TREN.BISNISMARKET.COM - Insiden yang mengganggu jalannya Masa Pengenalan Lingkungan Sekolah (MPLS) di SDN Srengseng Sawah 15 Pagi, Jagakarsa, Jakarta Selatan, pada Senin lalu, telah memicu keprihatinan mendalam dari jajaran Kementerian Pendidikan, Kebudayaan, Riset, dan Teknologi. Teror bom yang diterima sekolah tersebut memaksa pembubaran seluruh rangkaian kegiatan yang telah dipersiapkan.

Wakil Menteri Pendidikan Dasar dan Menengah (Wamendikdasmen) Republik Indonesia, Atip Latipulhayat, secara tegas mengutuk tindakan tidak bertanggung jawab yang menjadikan lingkungan pendidikan sebagai sasaran teror. Ia menekankan bahwa sekolah seharusnya menjadi tempat yang aman dan nyaman bagi seluruh elemen pendidikan.

"Saya menyesalkan terjadinya tindakan teror tersebut dengan menjadikan sekolah sebagai wilayah teror. Wilayah yang seharusnya dijaga bersama dan menjadi tanggung jawab bersama untuk menjamin keamanan dan ketenteraman dalam proses belajar mengajar. Kami mengutuk keras pihak-pihak yang tidak bertanggung jawab ini,” ujar Wamendikdasmen Atip Latipulhayat, seperti dikutip dari Antara.

Menyikapi situasi genting ini, pihak Kementerian Pendidikan secara resmi menyerahkan sepenuhnya proses investigasi dan penyelesaian dugaan teror bom tersebut kepada aparat penegak hukum. Hal ini dilakukan demi memastikan penanganan yang profesional dan komprehensif.

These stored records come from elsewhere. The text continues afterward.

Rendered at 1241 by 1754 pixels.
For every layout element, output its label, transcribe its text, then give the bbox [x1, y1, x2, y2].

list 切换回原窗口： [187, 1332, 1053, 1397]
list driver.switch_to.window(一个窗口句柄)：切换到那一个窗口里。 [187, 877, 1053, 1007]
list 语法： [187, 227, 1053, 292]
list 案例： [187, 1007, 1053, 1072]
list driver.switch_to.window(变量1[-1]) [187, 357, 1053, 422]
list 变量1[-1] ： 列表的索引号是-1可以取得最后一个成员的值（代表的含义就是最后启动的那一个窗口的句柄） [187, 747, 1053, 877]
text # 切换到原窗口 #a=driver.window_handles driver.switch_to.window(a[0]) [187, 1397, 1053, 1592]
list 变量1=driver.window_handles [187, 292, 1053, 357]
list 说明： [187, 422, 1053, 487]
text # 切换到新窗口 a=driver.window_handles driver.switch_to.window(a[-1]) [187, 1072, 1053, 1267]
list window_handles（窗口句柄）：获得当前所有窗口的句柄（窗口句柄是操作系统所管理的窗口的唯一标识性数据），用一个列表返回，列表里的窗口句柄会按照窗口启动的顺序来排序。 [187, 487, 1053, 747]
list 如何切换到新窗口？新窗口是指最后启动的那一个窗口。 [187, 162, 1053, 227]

Lebih lanjut, Wamendikdasmen Atip Latipulhayat juga menginstruksikan pihak sekolah untuk mengambil langkah antisipatif dengan menghentikan sementara seluruh kegiatan MPLS. Penghentian ini diberlakukan hingga adanya kepastian dan jaminan keamanan yang memadai bagi seluruh siswa dan staf pengajar.

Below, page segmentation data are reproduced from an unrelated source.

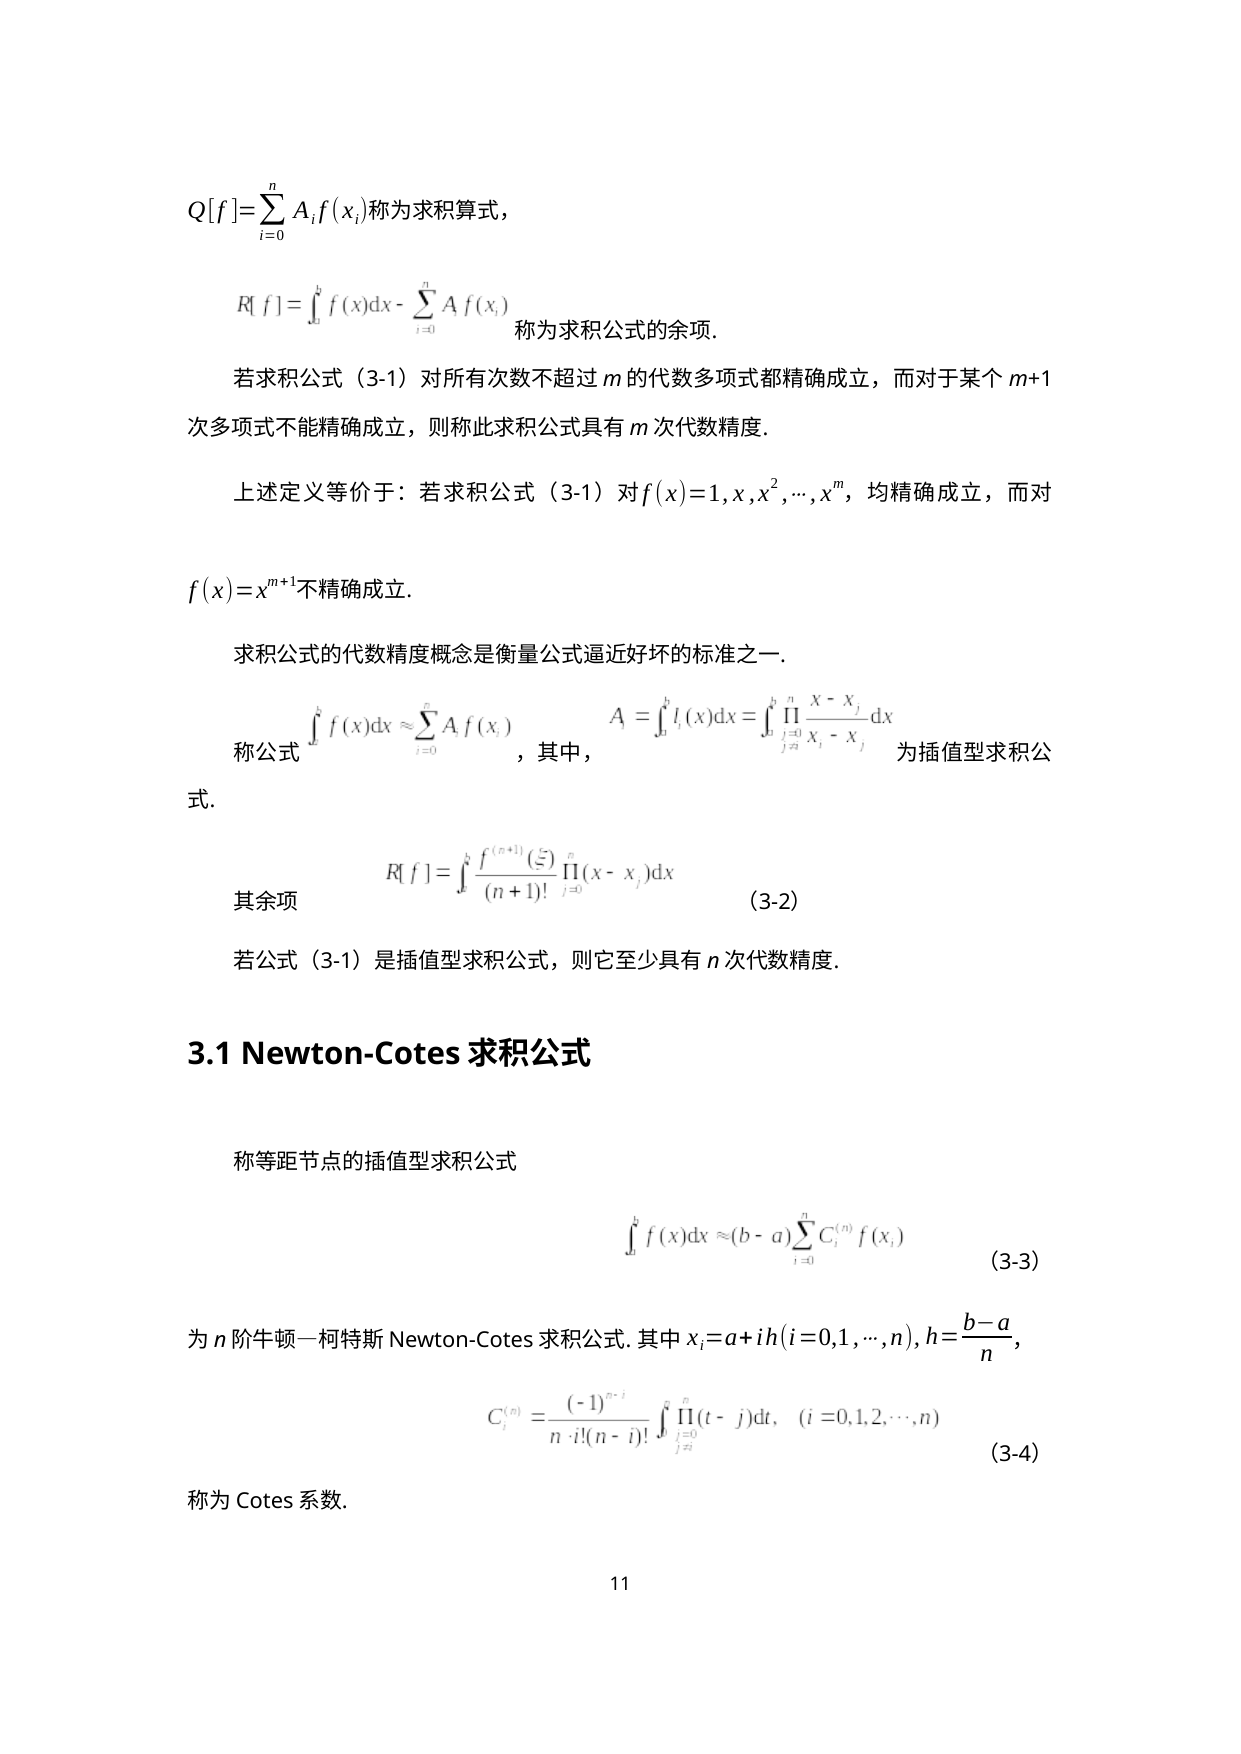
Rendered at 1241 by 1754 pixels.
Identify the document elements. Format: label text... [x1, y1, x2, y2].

text 称为Cotes系数. [187, 1483, 1053, 1516]
text 称为求积算式， [187, 161, 1053, 259]
text 称为求积公式的余项. [187, 274, 1053, 345]
subtitle Newton-Cotes求积公式 [187, 1018, 1053, 1083]
text 求积公式的代数精度概念是衡量公式逼近好坏的标准之一. [187, 637, 1053, 669]
text 若求积公式（3-1）对所有次数不超过m的代数多项式都精确成立，而对于某个m+1次多项式不能精确成立，则称此求积公式具有m次代数精度. [187, 361, 1053, 442]
text （3-3） [187, 1192, 1053, 1289]
text （3-4） [187, 1386, 1053, 1467]
text 若公式（3-1）是插值型求积公式，则它至少具有n次代数精度. [187, 943, 1053, 975]
text 上述定义等价于：若求积公式（3-1）对，均精确成立，而对不精确成立. [187, 458, 1053, 621]
text 称公式，其中，为插值型求积公式. [187, 685, 1053, 814]
text 为n阶牛顿—柯特斯Newton-Cotes求积公式. 其中 ， [187, 1305, 1053, 1370]
text 称等距节点的插值型求积公式 [187, 1143, 1053, 1176]
text 其余项 （3-2） [187, 829, 1053, 927]
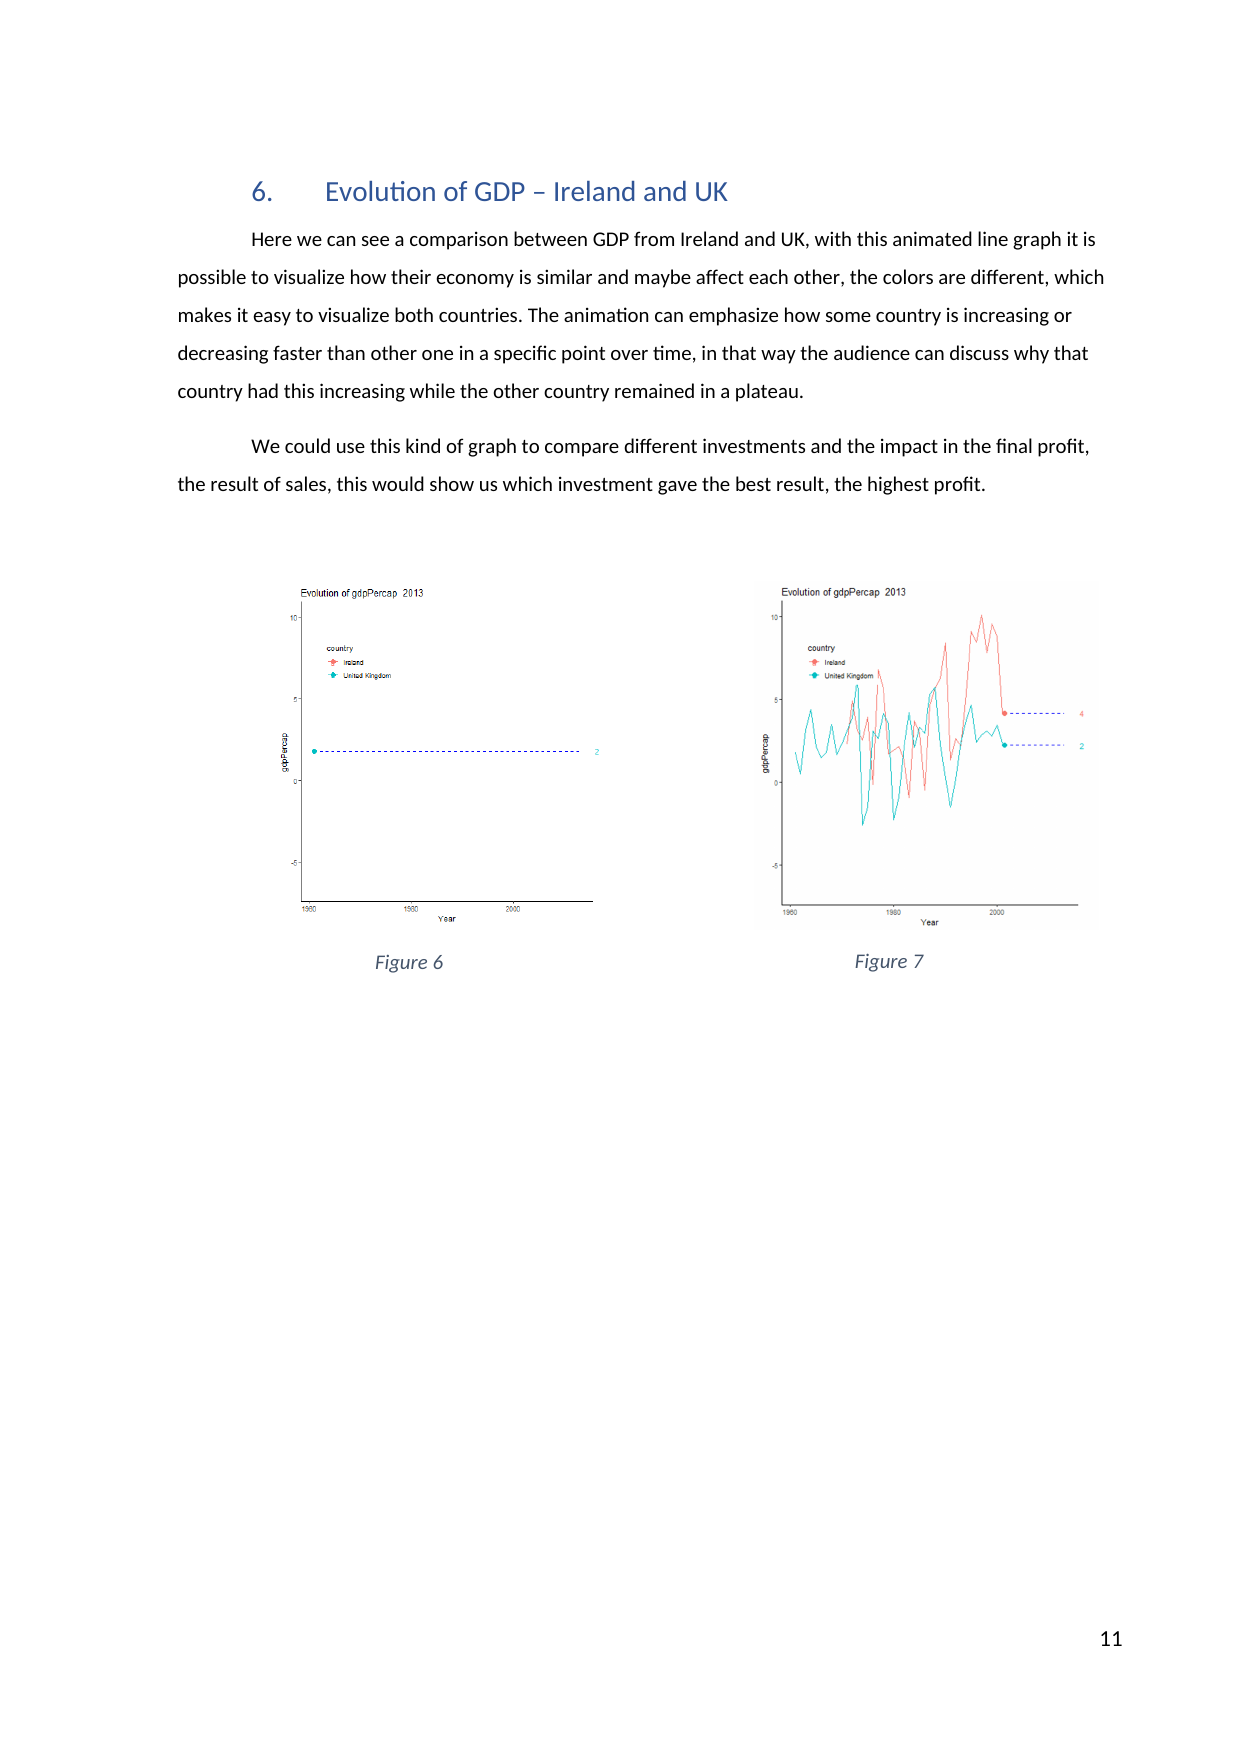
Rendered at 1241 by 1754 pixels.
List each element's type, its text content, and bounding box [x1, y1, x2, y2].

text Figure 6 [177, 949, 642, 974]
text Here we can see a comparison between GDP from Ireland and UK, with this animated line graph it is possible to visualize how their economy is similar and maybe affect each other, the colors are different, which makes it easy to visualize both countries. The animation can emphasize how some country is increasing or decreasing faster than other one in a specific point over time, in that way the audience can discuss why that country had this increasing while the other country remained in a plateau. [177, 226, 1122, 404]
picture [753, 581, 1100, 930]
picture [272, 581, 622, 930]
text We could use this kind of graph to compare different investments and the impact in the final profit, the result of sales, this would show us which investment gave the best result, the highest profit. [177, 433, 1122, 497]
subtitle Evolution of GDP – Ireland and UK [177, 173, 1122, 208]
text Figure 7 [657, 949, 1122, 974]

"Kami menyerahkan sepenuhnya kepada pihak yg berwajib untuk menangani masalah ini. Kepada pihak sekolah, untuk sementara kegiatan MPLS dihentikan dulu sampai ada jaminan situasi betul-betul aman," tegas Atip Latipulhayat.

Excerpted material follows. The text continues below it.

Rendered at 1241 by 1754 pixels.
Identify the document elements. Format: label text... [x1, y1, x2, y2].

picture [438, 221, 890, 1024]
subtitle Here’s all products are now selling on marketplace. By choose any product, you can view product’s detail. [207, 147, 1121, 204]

Peristiwa ini bermula pada hari pertama pelaksanaan MPLS di SDN Srengseng Sawah 15 Pagi, di mana dugaan teror bom diterima melalui pesan pribadi yang dikirimkan kepada salah seorang guru. Laporan tersebut kemudian segera ditindaklanjuti oleh pihak kepolisian.

Menanggapi laporan tersebut, aparat kepolisian dari Polsek Jagakarsa, dipimpin oleh Kapolsek Kompol Nurma Dewi, segera bergerak cepat ke lokasi. Mereka melakukan evakuasi terhadap seluruh siswa dan guru demi memastikan keselamatan mereka dari potensi ancaman.

"MPLS sudah dibubarkan. Kita sudah berkoordinasi dengan semua pihak. Orang tua siswa juga pada panik," ungkap Kapolsek Jagakarsa Kompol Nurma Dewi kepada awak media di Jakarta pada Senin tersebut.